Paysandú, Viernes 29 de Enero de 2016
Opinion | 24 Ene Era solo una cuestión de tiempo. En las últimas horas se supo que el gobierno le comunicará en las próximas semanas al Alto Comisionado para los Refugiados de Naciones Unidas (Acnur) que cancelará su plan para el reasentamiento de refugiados sirios en Uruguay.
El entonces presidente José Mujica manifestó su voluntad de recibir hasta 120 refugiados sirios en un país de raíces laicas, liberales y desacostumbrado a contextualizar la realidad internacional, en función de su propia idiosincrasia.
Y así cayó este tema que, de un día para otro, promovió la discusión mediática entre líderes políticos y los cuestionamientos en una comunidad que se dividía entre quienes tenían el pecho hinchado de orgullo ante las comparaciones con un pasado inmigrante y de hospitalidad con exiliados políticos, contra aquellos escépticos que reclamaban un mejor trato para sus connacionales en dificultades, antes que el acogimiento a refugiados pertenecientes a otras culturas. Fue --nuevamente-- un asunto que dividió entre “buenos” y “malos” a quienes de un lado y otro, confundieron aspectos políticos, con una realidad que atraviesa por otros costados.
Ahora el gobierno considera que la adaptación de estas familias no fue buena: provocó desinteligencias internas, selecciones erróneas y reacciones inesperadas de los propios refugiados, que una vez enterados de la apertura existente en Europa (caso concreto de Alemania) reclamaron volver a su país con una protesta en plaza Independencia de Montevideo y establecer otros contactos. Incluso un sirio residente en Juan Lacaze exigió mayores y mejores tierras, bajo la amenaza de transformarse en un pira humana.
En el medio surgieron otras situaciones de violencia doméstica que resultan normales en aquella cultura, pero que en Uruguay configura un delito expresamente detallado en la legislación vigente.
En poco más de un año se confirmaron las falencias de un programa y la porfía de un expresidente que quiso trasladar aquel pasado histórico de inmigrantes que arribaban al país en otras épocas, a esta diversidad y vorágine que presenta una guerra agobiada por el fundamentalismo que ha horadado las culturas y corazones de su gente.

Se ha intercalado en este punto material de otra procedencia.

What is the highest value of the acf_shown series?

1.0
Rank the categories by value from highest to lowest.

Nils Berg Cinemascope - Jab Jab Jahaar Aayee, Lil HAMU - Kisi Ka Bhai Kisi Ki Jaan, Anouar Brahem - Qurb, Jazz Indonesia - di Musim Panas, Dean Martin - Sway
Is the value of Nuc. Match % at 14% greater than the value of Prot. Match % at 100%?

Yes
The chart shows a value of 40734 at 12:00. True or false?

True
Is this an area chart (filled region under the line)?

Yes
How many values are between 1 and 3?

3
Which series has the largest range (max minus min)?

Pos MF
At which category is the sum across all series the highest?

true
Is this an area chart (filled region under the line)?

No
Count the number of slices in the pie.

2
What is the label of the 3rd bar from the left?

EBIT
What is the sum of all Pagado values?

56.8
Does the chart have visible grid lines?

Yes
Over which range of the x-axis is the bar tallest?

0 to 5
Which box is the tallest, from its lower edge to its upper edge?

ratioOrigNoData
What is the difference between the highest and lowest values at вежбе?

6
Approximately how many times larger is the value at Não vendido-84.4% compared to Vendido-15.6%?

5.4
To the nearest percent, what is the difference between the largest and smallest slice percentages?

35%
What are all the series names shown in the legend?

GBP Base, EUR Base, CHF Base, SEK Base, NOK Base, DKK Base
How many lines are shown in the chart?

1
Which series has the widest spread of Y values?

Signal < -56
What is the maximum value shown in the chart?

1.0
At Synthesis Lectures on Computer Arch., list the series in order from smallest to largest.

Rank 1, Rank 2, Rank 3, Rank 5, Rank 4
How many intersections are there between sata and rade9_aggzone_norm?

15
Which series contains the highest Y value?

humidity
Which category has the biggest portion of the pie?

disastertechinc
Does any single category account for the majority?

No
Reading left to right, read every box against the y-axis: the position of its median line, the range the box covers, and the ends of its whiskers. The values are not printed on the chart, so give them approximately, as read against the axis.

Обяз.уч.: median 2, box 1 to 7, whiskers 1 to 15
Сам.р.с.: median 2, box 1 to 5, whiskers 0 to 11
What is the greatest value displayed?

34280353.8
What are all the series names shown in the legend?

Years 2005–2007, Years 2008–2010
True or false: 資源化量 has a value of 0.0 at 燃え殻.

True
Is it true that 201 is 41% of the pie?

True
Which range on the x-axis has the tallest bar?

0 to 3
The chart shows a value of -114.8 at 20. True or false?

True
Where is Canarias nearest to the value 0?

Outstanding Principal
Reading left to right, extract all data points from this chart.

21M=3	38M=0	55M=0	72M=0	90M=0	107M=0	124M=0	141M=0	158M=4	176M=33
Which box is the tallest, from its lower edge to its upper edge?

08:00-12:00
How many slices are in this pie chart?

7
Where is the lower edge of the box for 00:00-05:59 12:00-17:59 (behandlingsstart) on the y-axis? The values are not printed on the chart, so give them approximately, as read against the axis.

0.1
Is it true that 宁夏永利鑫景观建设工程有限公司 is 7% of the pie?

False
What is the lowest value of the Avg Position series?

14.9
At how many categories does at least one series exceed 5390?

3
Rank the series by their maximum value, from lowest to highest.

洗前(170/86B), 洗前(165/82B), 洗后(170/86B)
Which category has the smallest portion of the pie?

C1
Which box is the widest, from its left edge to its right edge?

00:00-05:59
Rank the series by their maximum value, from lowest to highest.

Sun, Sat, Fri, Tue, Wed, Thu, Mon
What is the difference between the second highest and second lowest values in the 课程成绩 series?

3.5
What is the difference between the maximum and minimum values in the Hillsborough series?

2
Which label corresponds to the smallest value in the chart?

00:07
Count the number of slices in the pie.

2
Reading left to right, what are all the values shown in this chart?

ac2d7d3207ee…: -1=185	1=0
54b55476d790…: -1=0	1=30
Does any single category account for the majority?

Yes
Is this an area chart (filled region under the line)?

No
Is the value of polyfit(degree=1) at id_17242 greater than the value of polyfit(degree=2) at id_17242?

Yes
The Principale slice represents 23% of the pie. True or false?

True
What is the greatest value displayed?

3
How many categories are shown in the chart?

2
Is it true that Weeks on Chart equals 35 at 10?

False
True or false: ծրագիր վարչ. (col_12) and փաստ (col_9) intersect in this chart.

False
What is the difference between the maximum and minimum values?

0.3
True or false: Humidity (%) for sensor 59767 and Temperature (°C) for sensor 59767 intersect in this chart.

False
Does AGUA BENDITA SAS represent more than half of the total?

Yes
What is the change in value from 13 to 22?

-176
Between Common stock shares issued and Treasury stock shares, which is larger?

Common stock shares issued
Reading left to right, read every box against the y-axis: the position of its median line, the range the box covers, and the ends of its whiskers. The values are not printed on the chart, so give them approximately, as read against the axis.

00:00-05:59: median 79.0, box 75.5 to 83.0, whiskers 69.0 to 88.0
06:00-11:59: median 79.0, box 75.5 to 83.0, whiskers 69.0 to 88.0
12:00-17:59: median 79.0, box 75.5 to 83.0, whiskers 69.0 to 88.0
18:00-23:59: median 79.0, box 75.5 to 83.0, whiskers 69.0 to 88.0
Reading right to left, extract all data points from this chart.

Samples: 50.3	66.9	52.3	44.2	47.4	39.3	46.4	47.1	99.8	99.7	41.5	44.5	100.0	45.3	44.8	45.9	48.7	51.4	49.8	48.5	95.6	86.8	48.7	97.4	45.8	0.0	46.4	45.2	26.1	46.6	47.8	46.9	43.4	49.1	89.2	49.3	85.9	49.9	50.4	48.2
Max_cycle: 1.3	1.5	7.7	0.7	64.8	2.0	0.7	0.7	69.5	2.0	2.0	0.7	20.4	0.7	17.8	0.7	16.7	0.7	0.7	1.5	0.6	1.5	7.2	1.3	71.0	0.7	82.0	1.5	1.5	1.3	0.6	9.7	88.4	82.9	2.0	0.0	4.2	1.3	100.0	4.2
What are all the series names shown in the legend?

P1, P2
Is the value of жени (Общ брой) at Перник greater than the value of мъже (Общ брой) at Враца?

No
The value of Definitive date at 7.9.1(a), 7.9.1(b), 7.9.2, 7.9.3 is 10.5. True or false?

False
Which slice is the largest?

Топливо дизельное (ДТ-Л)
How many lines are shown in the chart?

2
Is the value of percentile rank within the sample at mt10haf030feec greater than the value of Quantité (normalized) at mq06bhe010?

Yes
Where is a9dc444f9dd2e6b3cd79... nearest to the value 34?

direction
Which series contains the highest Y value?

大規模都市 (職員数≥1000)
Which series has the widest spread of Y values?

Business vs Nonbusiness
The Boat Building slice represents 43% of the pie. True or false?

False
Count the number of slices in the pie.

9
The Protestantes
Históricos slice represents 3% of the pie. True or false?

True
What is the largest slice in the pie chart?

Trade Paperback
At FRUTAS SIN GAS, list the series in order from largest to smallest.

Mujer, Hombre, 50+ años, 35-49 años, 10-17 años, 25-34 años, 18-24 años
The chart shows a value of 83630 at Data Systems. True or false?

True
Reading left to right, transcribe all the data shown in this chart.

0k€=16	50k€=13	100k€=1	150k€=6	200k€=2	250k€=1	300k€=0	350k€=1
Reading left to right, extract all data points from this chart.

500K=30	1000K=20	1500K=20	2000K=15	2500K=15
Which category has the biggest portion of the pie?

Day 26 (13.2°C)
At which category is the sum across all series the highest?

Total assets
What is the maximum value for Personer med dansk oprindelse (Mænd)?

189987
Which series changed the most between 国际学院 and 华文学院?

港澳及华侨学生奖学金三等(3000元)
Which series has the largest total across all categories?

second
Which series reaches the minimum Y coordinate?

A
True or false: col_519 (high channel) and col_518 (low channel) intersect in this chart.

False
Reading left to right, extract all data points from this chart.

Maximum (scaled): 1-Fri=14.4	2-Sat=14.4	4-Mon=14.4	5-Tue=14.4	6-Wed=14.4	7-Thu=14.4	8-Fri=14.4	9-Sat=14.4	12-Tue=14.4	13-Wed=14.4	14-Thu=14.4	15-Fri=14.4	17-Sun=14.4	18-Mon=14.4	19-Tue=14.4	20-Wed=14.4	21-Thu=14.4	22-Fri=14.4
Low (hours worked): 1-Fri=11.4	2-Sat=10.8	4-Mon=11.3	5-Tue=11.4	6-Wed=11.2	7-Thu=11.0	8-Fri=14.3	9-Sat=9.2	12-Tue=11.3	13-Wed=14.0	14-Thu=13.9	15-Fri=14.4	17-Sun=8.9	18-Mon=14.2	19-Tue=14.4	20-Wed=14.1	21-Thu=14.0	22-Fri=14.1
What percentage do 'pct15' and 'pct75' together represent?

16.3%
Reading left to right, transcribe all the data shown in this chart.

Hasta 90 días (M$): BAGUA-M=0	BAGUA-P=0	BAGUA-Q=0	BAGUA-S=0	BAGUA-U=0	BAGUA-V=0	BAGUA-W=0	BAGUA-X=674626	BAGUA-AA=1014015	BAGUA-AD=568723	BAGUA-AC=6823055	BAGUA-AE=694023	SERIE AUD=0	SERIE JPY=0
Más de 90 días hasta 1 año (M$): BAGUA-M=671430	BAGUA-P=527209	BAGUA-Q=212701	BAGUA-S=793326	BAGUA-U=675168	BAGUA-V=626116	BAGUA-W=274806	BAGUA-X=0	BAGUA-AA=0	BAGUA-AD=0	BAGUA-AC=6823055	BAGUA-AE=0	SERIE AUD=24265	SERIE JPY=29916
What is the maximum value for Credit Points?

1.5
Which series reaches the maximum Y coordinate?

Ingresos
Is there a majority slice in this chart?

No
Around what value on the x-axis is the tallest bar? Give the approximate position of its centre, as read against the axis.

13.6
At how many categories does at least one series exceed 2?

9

No era necesario llegar a esto para demostrar que somos un país que no contaba con recursos adaptados a los refugiados --intérpretes, asistentes sociales o una mezquita para individuos profundamente apegados a su religión-- cuando en realidad no se supo escuchar a quienes exhortaban a transitar despacio por un sendero desconocido y de consecuencias inciertas.
Ahora que esa realidad rompió los ojos, pocos reconocen el error y la pérdida de tiempo.